Biotechnology and Bioengineering published a recent study showing that antibiotic-resistant genes inserted into GM foods are able to withstand conventional wastewater treatments. Washington State University’s Courtney Gardner has received a three-year USDA grant to continue the graduate research she performed at Duke.
“We determined that extracellular DNA released from digestion appears to be ubiquitous in wastewater treatment in the U.S.— it’s much more persistent in the environment than we originally thought,” said Gardner.
Biotech companies often add antibiotic-resistant genes as a marker to differentiate genetically modified cells; 130 lines of GM crops contain this type of gene.
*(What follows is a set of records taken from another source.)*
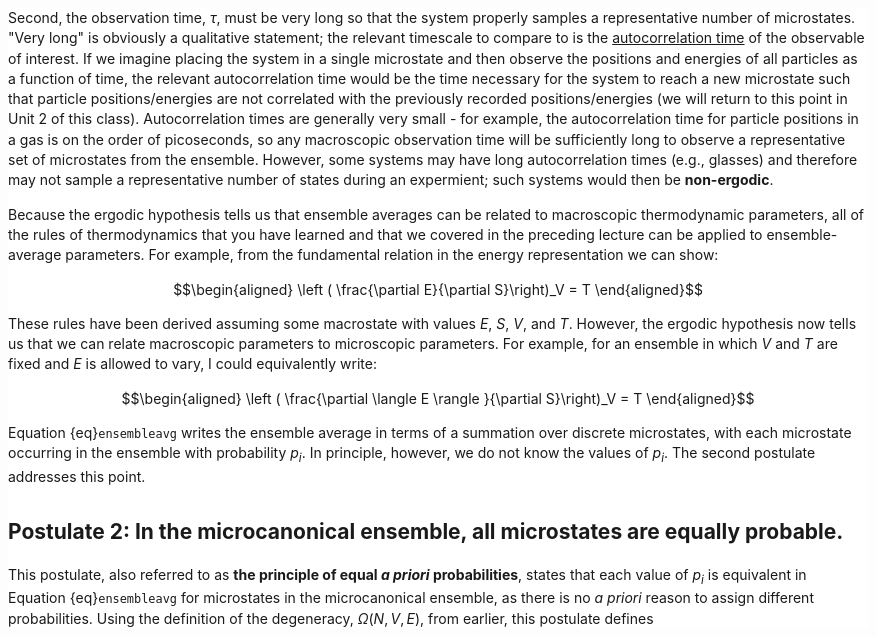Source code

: Second, the observation time, $\tau$, must be
very long so that the system properly samples a representative number of
microstates. "Very long" is obviously a qualitative statement; the
relevant timescale to compare to is the [autocorrelation time](https://en.wikipedia.org/wiki/Autocorrelation) of the
observable of interest. If we imagine placing the system in a single
microstate and then observe the positions and energies of all particles
as a function of time, the relevant autocorrelation time would be the
time necessary for the system to reach a new microstate such that
particle positions/energies are not correlated with the previously
recorded positions/energies (we will return to this point in Unit 2 of
this class). Autocorrelation times are generally very small - for
example, the autocorrelation time for particle positions in a gas is on
the order of picoseconds, so any macroscopic observation time will be
sufficiently long to observe a representative set of microstates from
the ensemble. However, some systems may have long autocorrelation times
(e.g., glasses) and therefore may not sample a representative number of
states during an expermient; such systems would then be **non-ergodic**.

Because the ergodic hypothesis tells us that ensemble averages can be
related to macroscopic thermodynamic parameters, all of the rules of
thermodynamics that you have learned and that we covered in the
preceding lecture can be applied to ensemble-average parameters. For
example, from the fundamental relation in the energy representation we
can show:

$$\begin{aligned}
\left ( \frac{\partial E}{\partial S}\right)_V = T
\end{aligned}$$

These rules have been derived assuming some macrostate with values $E$,
$S$, $V$, and $T$. However, the ergodic hypothesis now tells us that we
can relate macroscopic parameters to microscopic parameters. For
example, for an ensemble in which $V$ and $T$ are fixed and $E$ is
allowed to vary, I could equivalently write:

$$\begin{aligned}
\left ( \frac{\partial \langle E \rangle }{\partial S}\right)_V = T
\end{aligned}$$

Equation {eq}`ensembleavg` writes the ensemble average in terms of a
summation over discrete microstates, with each microstate occurring in
the ensemble with probability $p_i$. In principle, however, we do not
know the values of $p_i$. The second postulate addresses this point.

## Postulate 2: In the microcanonical ensemble, all microstates are equally probable.

This postulate, also referred to as **the principle of equal *a priori*
probabilities**, states that each value of $p_i$ is equivalent in
Equation {eq}`ensembleavg` for microstates in the microcanonical ensemble,
as there is no *a priori* reason to assign different probabilities.
Using the definition of the degeneracy, $\Omega(N,V,E)$, from earlier,
this postulate defines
Biosolids from wastewater treatment, used as agricultural fertilizers, move the antibiotic-resistant genes and bacteria through the environment. Researchers believe the DNA strands attach to soil particles or sediment in digesters, thus protected from processes normally killing microbes. As the antibiotic-resistant genes are taken up by bacteria in the sludge (such as staphylococcus), they gain a selection advantage when they encounter antibiotics.
The new research will 1) track and model the long-range transport of the genes; and 2) study silencing RNA molecules.
“Our concern from a genetic and bacterial standpoint is that there are probably some non-target matching sequences between the silencing RNA and environmental microbes and that it could cause the loss of a gene and possibly a functional gene,” said Gardner.